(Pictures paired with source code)

"""

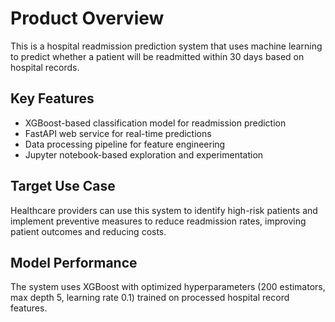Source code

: # Product Overview

This is a hospital readmission prediction system that uses machine learning to predict whether a patient will be readmitted within 30 days based on hospital records.

## Key Features
- XGBoost-based classification model for readmission prediction
- FastAPI web service for real-time predictions
- Data processing pipeline for feature engineering
- Jupyter notebook-based exploration and experimentation

## Target Use Case
Healthcare providers can use this system to identify high-risk patients and implement preventive measures to reduce readmission rates, improving patient outcomes and reducing costs.

## Model Performance
The system uses XGBoost with optimized hyperparameters (200 estimators, max depth 5, learning rate 0.1) trained on processed hospital record features.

"""

- ASSIGNED TASK
An exact printout of the entries is wanted, covering the first line through the line holding "- Data processing", with pictures kept out of it.

- TASK SOLUTION
Source code

: # Product Overview

This is a hospital readmission prediction system that uses machine learning to predict whether a patient will be readmitted within 30 days based on hospital records.

## Key Features
- XGBoost-based classification model for readmission prediction
- FastAPI web service for real-time predictions
- Data processing pipeline for feature engineering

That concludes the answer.